Exposure to Cd via different routes was found to cause increased lipid peroxidation (LPO) in membranes of erythrocytes and tissues, such as kidney, liver, brain, and testes, with thiobarbituric acid reactive substances (TBARS) and hydroperoxides used as indicators of oxidative damage (Jahangir et al., 2005; Eybl et al., 2006; Swarup et al., 2007). Intake of Cd results in utilization of glutathione (GSH) and protein binding sulfhydryl groups, and consequently enhances the levels of free radicals, such as hydrogen peroxide, hydroxide, and superoxide anions (Valko et al., 2005). The liver and kidney are considered the organs most vulnerable to Cd toxicity (Abd-El-Baset & Abd El-reheem, 2008; Abd-El-Reheem & Zaahkcuk, 2007; Asagba et al., 2004; Ognjanović et al., 2010). Cd nephrotoxicity was reported to result from generating free radicals and thus inducing cell necrosis and apoptosis (Reyes et al., 2002; El-Sharaky et al., 2007).

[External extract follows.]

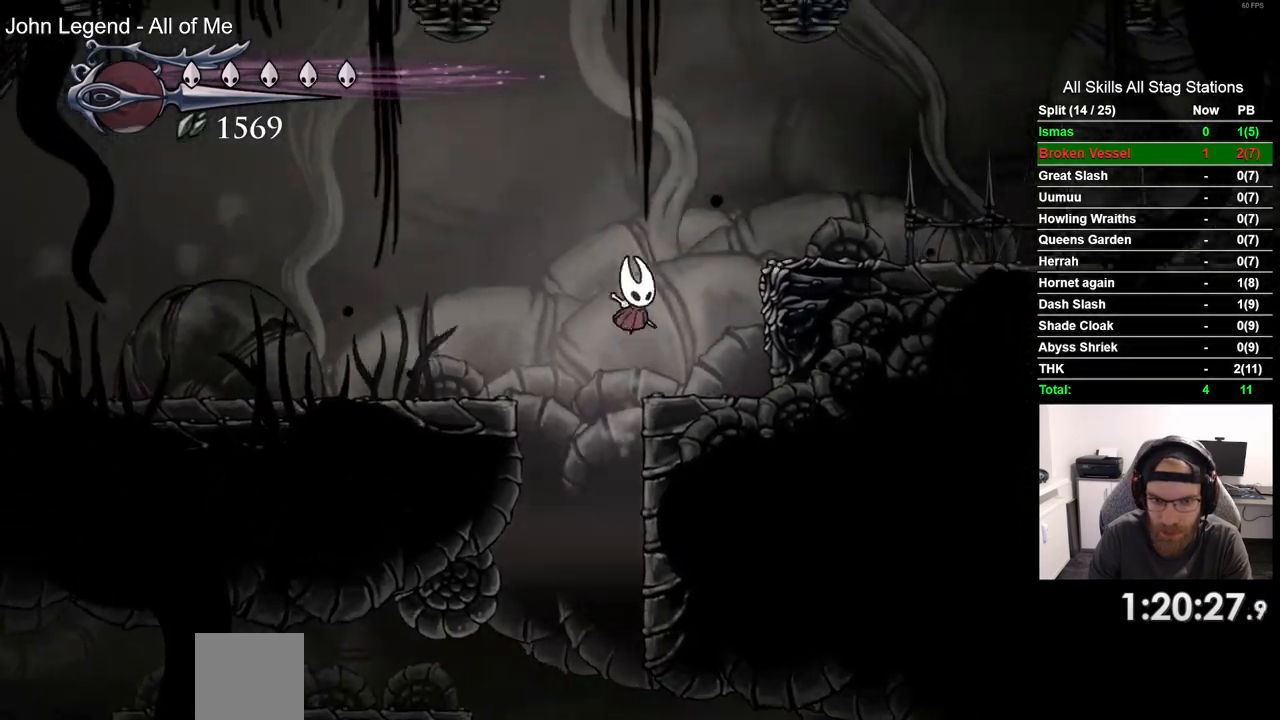
{"dt_ms": 500, "buttons": ["R2", "DPAD_RIGHT"], "left_stick": "center", "right_stick": "center", "events": [[483, "R2", "down"]]}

Herbal and natural products represent some of the most common forms of complementary and alternative medicines (Graham et al., 2005). Numerous studies have exhibited the antioxidant properties of several natural products against many toxic materials (Shati & Elsaid, 2009; Shati & Alamri, 2010; Shati et al., 2011). Irvingia gabonensis Baill. ex Lanen. (Irvingiaceae) (IG) is a commercial and indigenous fruit tree of West and Central Africa and identified as the most important tree for domestication (Nangue et al., 2011; Dienagha & Miebi, 2011). The plant occurs freely in many parts of Africa, is an extensively used tropical African tree, classified as a high priority species and a Non-Timber Forest Product. As there has been no scientific report on the protective or therapeutic effect of IG against Cd-induced toxicity in the kidney of intoxicated animals, this study aimed to evaluate the protective and therapeutic effects of the ethanolic extract of IG against nephrotoxicity induced by Cd in Wistar rats.

Materials and methods

Chemicals

Cadmium chloride was bought from a local chemist in Ibadan, Nigeria. Thiobarbituric acids (TBA) were purchased from Aldrich Chemical Co. (Milwaukee, WI, USA). Glutathione, hydrogen peroxide, 5, 5’-dithios-bis-2-nitrobenzoic acid (DNTB) and epinephrine were from Sigma Chemical Co., Saint Louis, MO USA. Trichloroacetic acid (TCA) and Thiobarbituric acid (TBA) were purchased from British Drug House (BDH) Chemical Ltd., Poole, UK. Other reagents were of analytical grade and the purest quality available.

Collection and extraction of Irvingia gabonensis stem bark

The stem bark of Irvingia gabonensis was collected on 16th January, 2014 in Ado-Ekiti (Ekiti State) and authenticated at the Department of Plant Science, Ekiti State University. The stem bark of Irvingia gabonensis was air-dried and crushed into fine powder. The powdered part extracted with ethanol using maceration and the extract was concentrated in vacuum at 40 °C with a rotary evaporator and water bath to dryness. The yield of the extraction was 5.01%.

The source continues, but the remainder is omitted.